Performance problem with filtering

Wed Mar 13 22:54:40 EST 2002

> From: Gerhard Häring [mailto:gh_pythonlist at gmx.de]
> 
> I have two lists of files (approx. 50000 entries). Now I want 
> to have all the
> entries of list b, that are not in list a. However, the primitive:
> 
> results = []
> for entry in b:
>     if entry not in a:
>         results.append(entry)
> 
> is terribly slow. I mean *really* slow. Any recommendations 
> on how to optimize
> this? Wouldn't it be nice if I could simply do b.removeall(a)?
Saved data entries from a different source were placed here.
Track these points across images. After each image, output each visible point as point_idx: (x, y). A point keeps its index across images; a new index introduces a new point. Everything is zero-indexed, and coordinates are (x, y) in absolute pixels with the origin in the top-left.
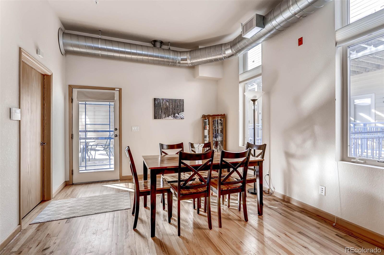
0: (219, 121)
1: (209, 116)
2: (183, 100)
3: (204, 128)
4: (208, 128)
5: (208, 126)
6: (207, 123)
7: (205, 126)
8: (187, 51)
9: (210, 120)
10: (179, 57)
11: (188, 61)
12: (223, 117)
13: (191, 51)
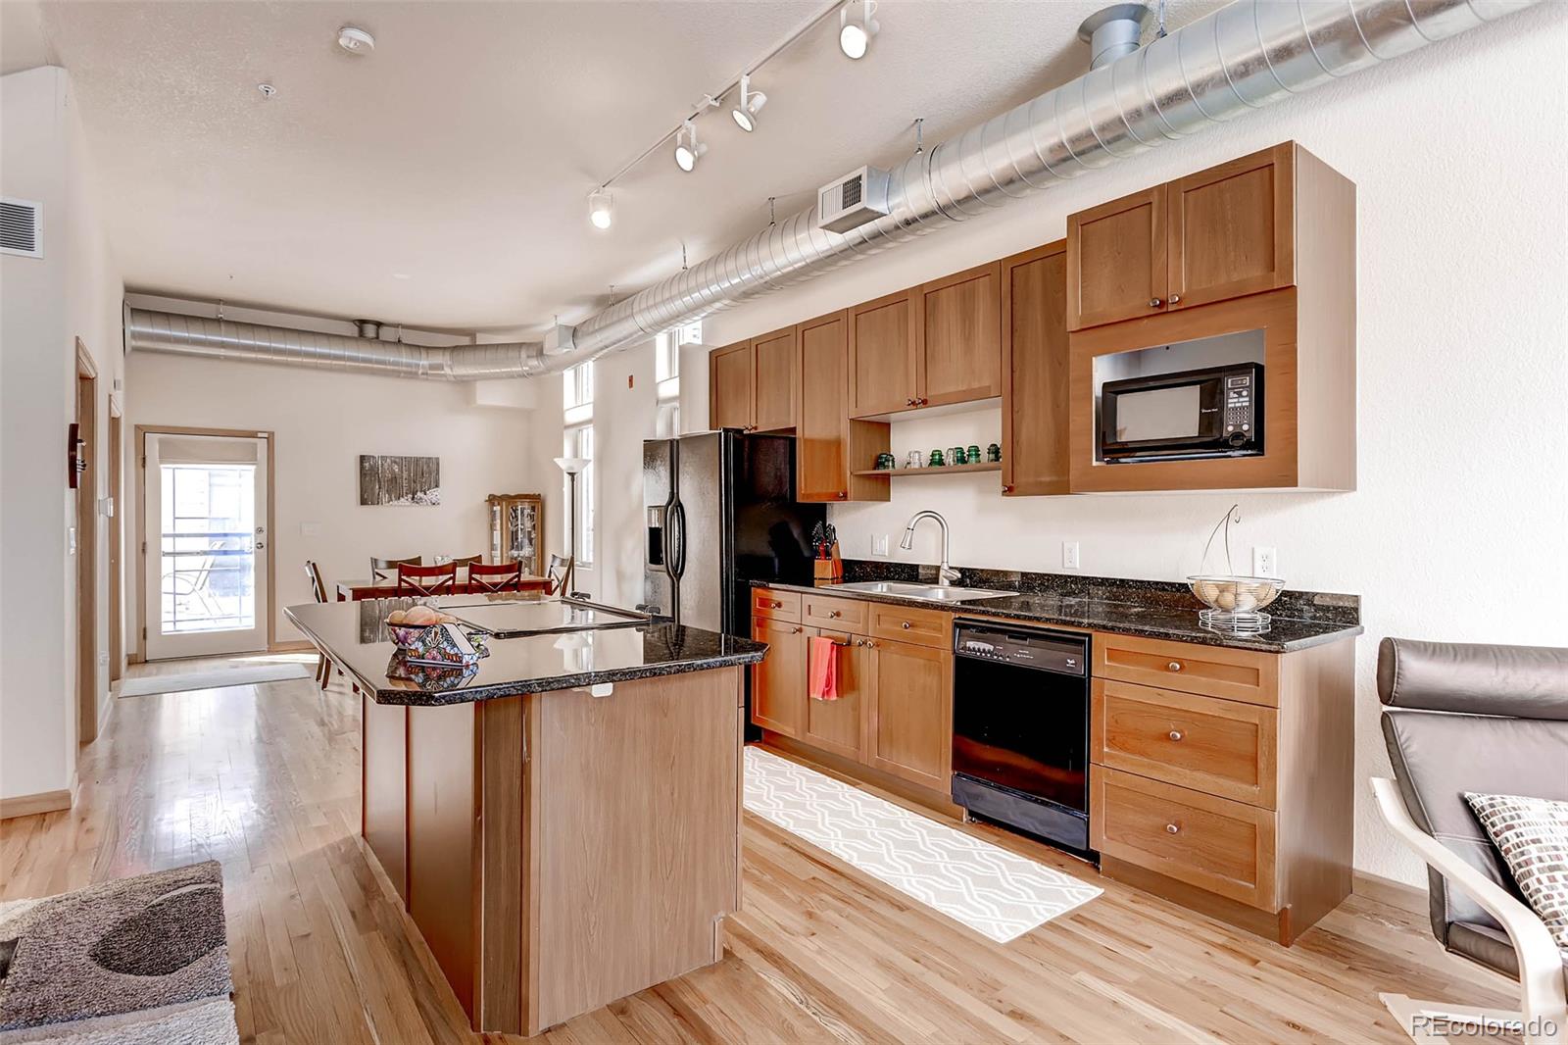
0: (526, 512)
1: (501, 499)
2: (437, 459)
3: (491, 527)
4: (499, 527)
5: (499, 522)
6: (498, 515)
7: (492, 521)
8: (445, 348)
9: (504, 507)
10: (424, 361)
11: (447, 371)
12: (536, 501)
13: (455, 349)
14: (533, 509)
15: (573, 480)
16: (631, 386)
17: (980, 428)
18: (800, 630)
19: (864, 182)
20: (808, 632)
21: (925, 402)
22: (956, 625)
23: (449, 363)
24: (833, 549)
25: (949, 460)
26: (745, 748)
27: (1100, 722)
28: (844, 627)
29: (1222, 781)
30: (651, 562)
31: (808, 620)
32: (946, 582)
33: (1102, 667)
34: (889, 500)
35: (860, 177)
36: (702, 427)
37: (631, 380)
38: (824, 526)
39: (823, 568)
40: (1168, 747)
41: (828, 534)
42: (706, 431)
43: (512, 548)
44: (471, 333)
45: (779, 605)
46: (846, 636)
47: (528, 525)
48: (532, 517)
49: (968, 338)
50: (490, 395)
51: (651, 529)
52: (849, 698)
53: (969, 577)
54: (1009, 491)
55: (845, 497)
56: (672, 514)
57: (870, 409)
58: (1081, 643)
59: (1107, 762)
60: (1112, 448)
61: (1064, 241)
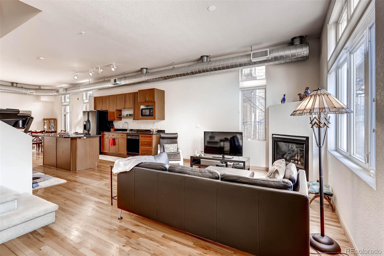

Firstly, you are doing 'entry in a' for each entry in b. This is a linear
search through a ... *very* slow.

So, the first thing I would recommend is ...

results = []
c = {}

for entry in a:
    c[entry] = None

for entry in b:
    if c.has_key(entry):
        results.append(entry)

This means you are searching for a key in a dictionary ... a very quick
operation.

A further optimisation is to use the filter() function.

results = []
c = {}

for entry in a:
    c[entry] = None

results = filter(c.has_key, b)

This should give you a couple of orders of magnitude speedup. I would
suggest trying both and comparing the performance.

Tim Delaney